Avastin plus a novel antiangiogenic gene therapy resulted in significantly better overall survival for patients with recurrent glioblastoma multiforme.
A novel antiangiogenic gene therapy, added to another antiangiogenic agent, Avastin (bevacizumab), led to significantly better overall survival (OS) in recurrent glioblastoma multiforme (GBM) compared with historical patients treated with Avastin alone, a small phase 2 trial showed.
Patients who received continuous ofranergene obadenovec (VB-111), plus Avastin at progression, had a median OS of 59 weeks, which was significantly prolonged compared with a historical median of 32 weeks for those taking Avastin monotherapy. Continuous treatment also proved superior to initial treatment with VB-111 followed by Avastin monotherapy at disease progression. The combination of VB-111 and Avastin was well tolerated and did not produce any unexpected toxicities, as reported at the 2016 Annual Meeting of the American Society of Clinical Oncology (ASCO), a gathering of 30,000 oncology professionals in Chicago.
“These results are as good as any that have been reported with this type of agent,” said Andrew J. Brenner, medical director of the Cancer Therapy & Research Center at the University of Texas Health Sciences Center in San Antonio. “The survival essentially doubled in comparison to the historical data with bevacizumab monotherapy.
“The safety and tolerability were manageable and consistent with our expectations. The results supported moving forward with a phase 3 study in patients with recurrent glioblastoma, which has already begun. We have enrolled more than 50 patients and expect to complete patient accrual by the end of the year.”
GBM is the most common malignant primary brain cancer in adults.
VB-111 is a first-in-class targeted antiangiogenic gene therapy that has applicability to multiple solid tumors. Antiangiogenic drugs prevent blood vessels that feed tumors from growing. VB-111 consists of a nonreplicating adenovirus, a modified murine pre-proendothelin promoter and a fas-Chimera transgene. VB-111 homes in on the endothelium of tumor vasculature, and interaction with tumor blood vessels leads to activation of the gene and apoptosis, or cell death.
Administered intravenously every two months, the agent has broad antiangiogenic activity that leads to tumor starvation and induction of an antitumor immune response. Studies have demonstrated effectiveness in combination therapy, and three tumor-specific, phase 2 trials yielded evidence of an efficacy signal. Safety and tolerability have been documented in more than 170 patients with cancer.

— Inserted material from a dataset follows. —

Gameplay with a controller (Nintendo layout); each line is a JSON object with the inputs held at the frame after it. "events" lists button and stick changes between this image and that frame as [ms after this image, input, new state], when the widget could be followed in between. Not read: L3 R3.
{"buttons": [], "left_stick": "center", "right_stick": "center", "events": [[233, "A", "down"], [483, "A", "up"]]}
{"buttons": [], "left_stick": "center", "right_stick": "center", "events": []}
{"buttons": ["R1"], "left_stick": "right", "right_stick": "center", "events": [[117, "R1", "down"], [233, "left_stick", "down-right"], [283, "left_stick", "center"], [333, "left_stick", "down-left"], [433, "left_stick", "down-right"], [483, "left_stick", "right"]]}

Brenner reported findings from an international multicenter phase 2 study involving 62 patients with recurrent GBM. Results were compared against historical patients treated with Avastin monotherapy.
Avastin has approval from the U.S. Food and Drug Administration (FDA) and is the standard of care for recurrent GBM in the United States. Reports from prospective and retrospective studies have included survival data for Avastin monotherapy in recurrent GBM, which could serve as a benchmark for novel agents evaluated in single-arm clinical trials, Brenner and colleagues noted in a poster presentation.

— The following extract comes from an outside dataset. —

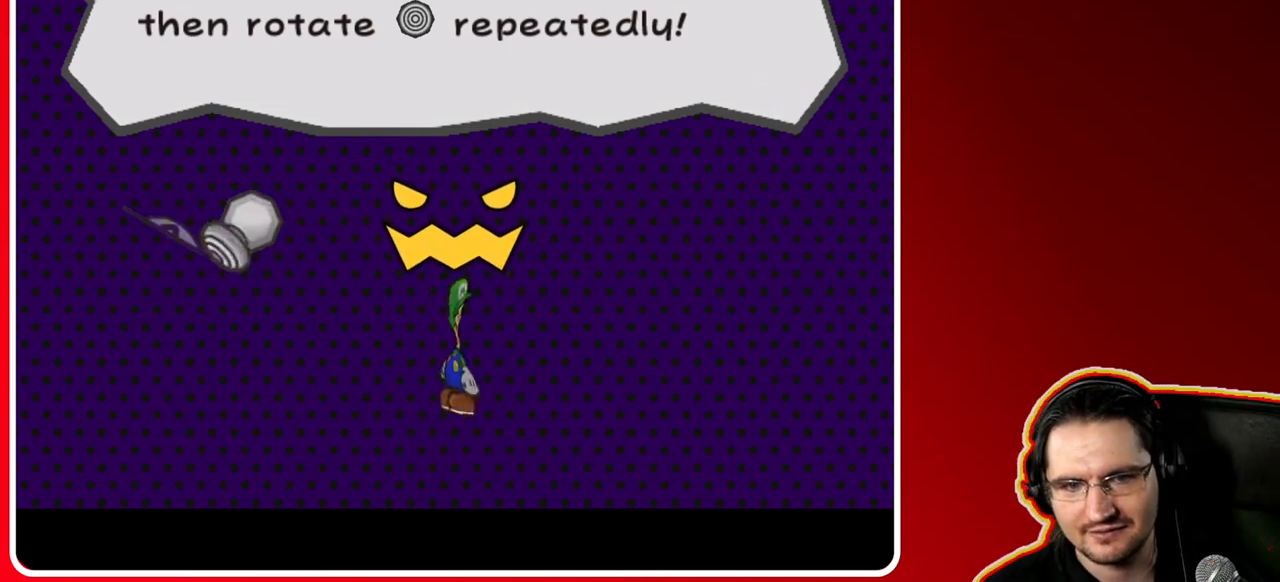
{"buttons": ["R1"], "left_stick": "right", "right_stick": "center", "events": [[17, "left_stick", "up-right"], [100, "left_stick", "left"], [217, "left_stick", "down-right"], [283, "left_stick", "up-right"], [333, "left_stick", "up-left"], [483, "left_stick", "right"]]}
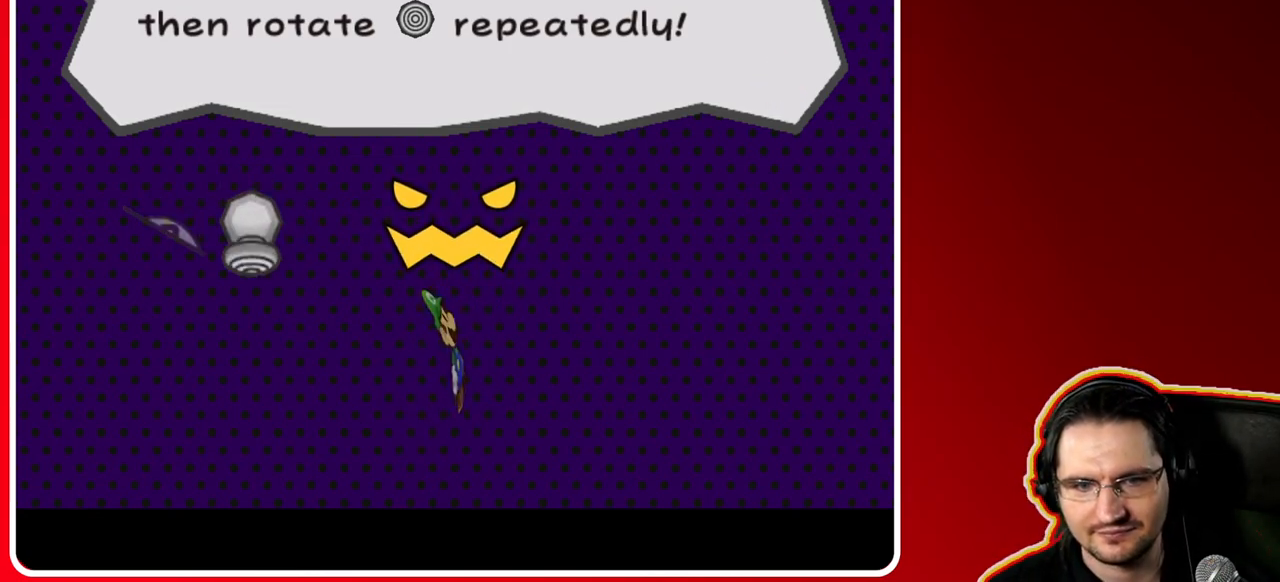
{"buttons": ["R1"], "left_stick": "up-right", "right_stick": "center", "events": [[17, "left_stick", "up-right"], [83, "left_stick", "up-left"], [183, "left_stick", "down-right"], [267, "left_stick", "up"], [367, "left_stick", "left"], [417, "left_stick", "down"], [483, "left_stick", "up-right"]]}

Of the 62 patients enrolled, 46 were included in the efficacy analyses. The first 22 patients discontinued VB-111 at disease progression and initiated Avastin monotherapy (limited therapy). Following a protocol amendment, the remaining 24 patients started treatment with VB-111. At progression, Avastin was added to treatment, and both drugs were continued until further disease progression (continuous therapy).

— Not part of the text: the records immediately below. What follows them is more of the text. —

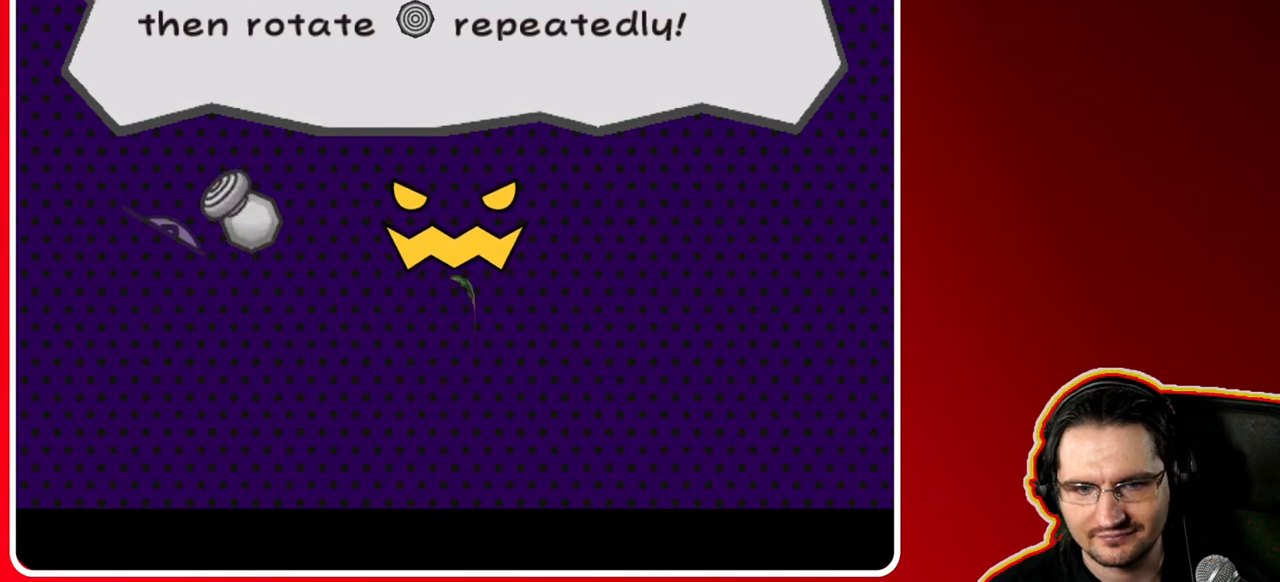
{"buttons": [], "left_stick": "center", "right_stick": "center", "events": [[33, "left_stick", "up"], [133, "left_stick", "down-left"], [217, "left_stick", "down-right"], [267, "left_stick", "center"], [283, "R1", "up"]]}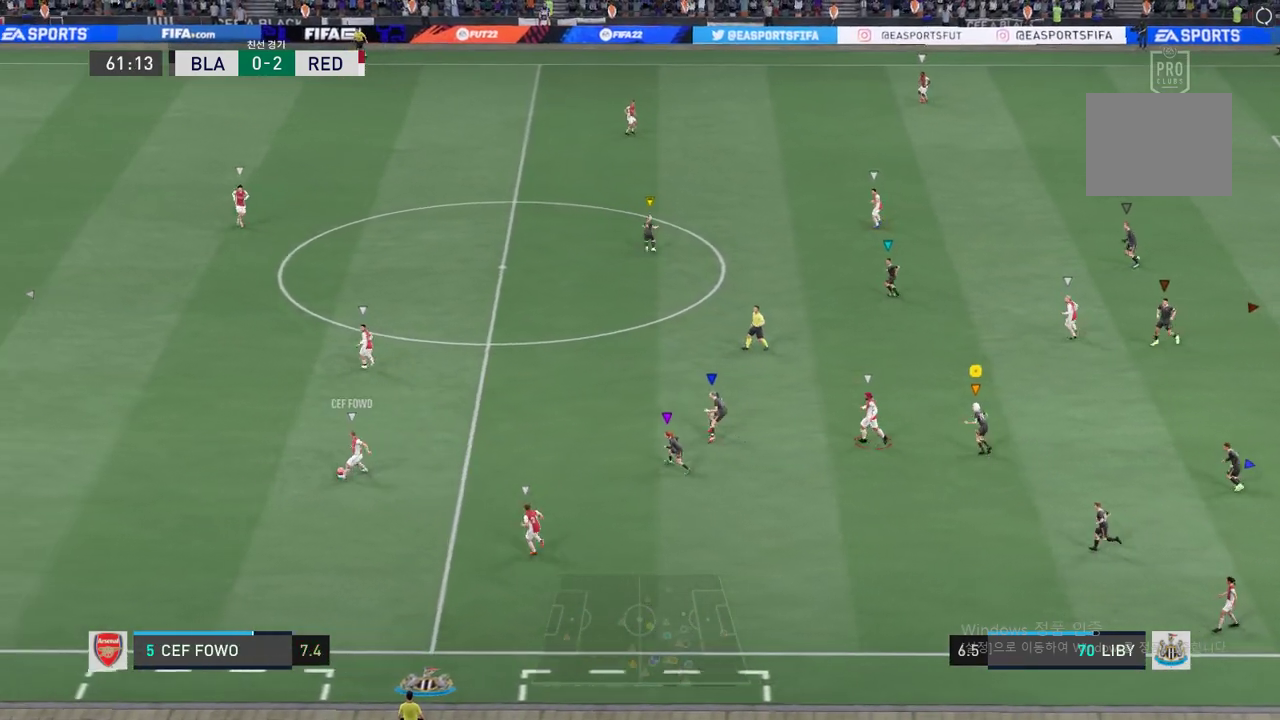
Gameplay with a controller (Xbox layout); each line is a JSON object with the inputs held at the frame after it. "events" lists button and stick changes between this image and that frame as [ms after this image, input, new state], when the widget could be followed in between. Not read: L3 R3 right_stick.
{"buttons": ["R2"], "left_stick": "up-left", "events": []}
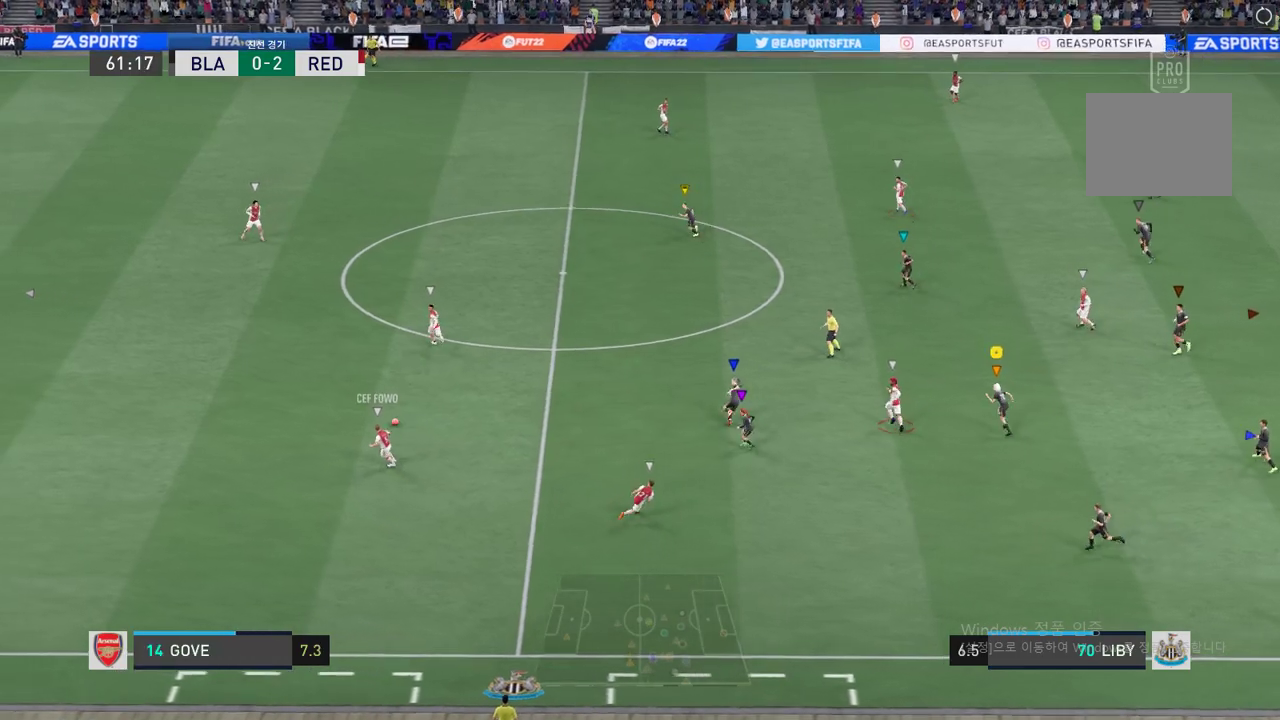
{"buttons": ["R2"], "left_stick": "up", "events": [[384, "left_stick", "up"]]}
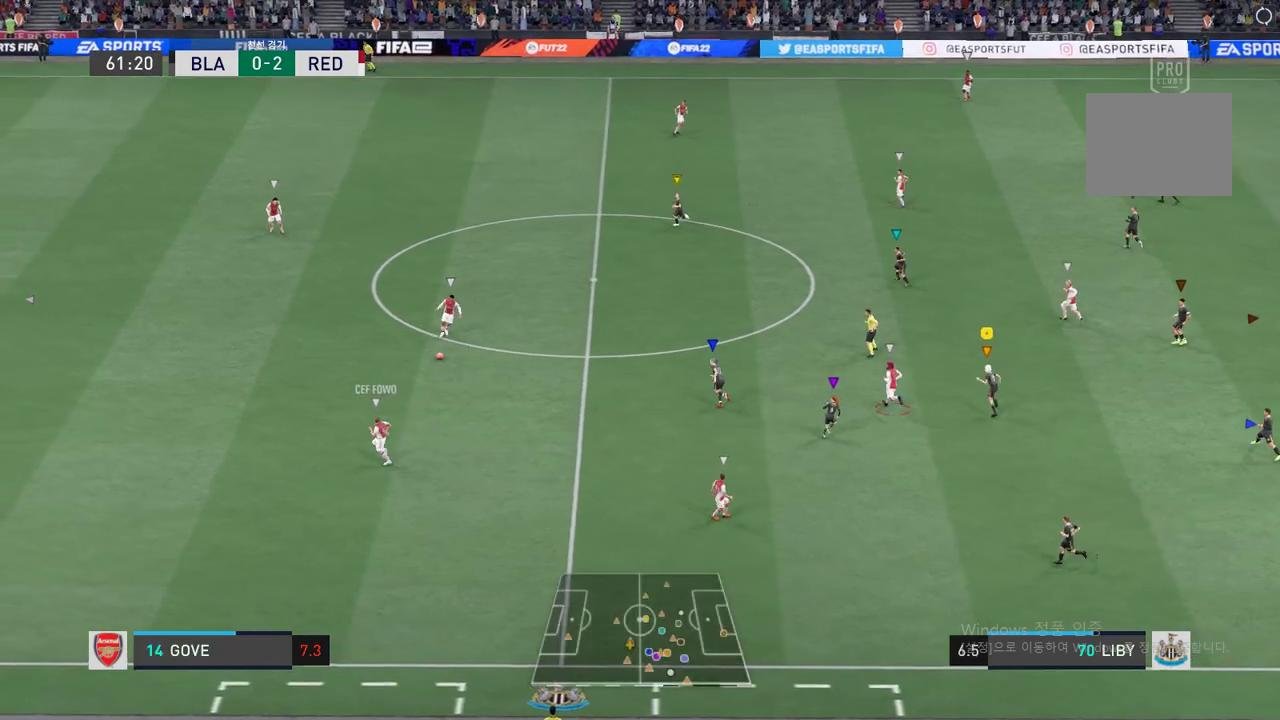
{"buttons": ["R2"], "left_stick": "up", "events": []}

For the efficacy analysis, investigators performed a literature search and identified eight clinical trials involving a total of 694 patients with recurrent GBM treated with Avastin monotherapy. They pooled data from the eight trials to create a historical comparator group. The primary outcome was OS. Patients received as many as 13 doses of VB-111. The results showed that continuous treatment with VB-111 plus Avastin led to a 38 percent reduction in the survival hazard, as compared with the historical patients treated with Avastin monotherapy. Continuous treatment with VB-111 and Avastin added at progression also improved survival compared with VB-111 limited-exposure group (median OS: 59 weeks vs 33 weeks).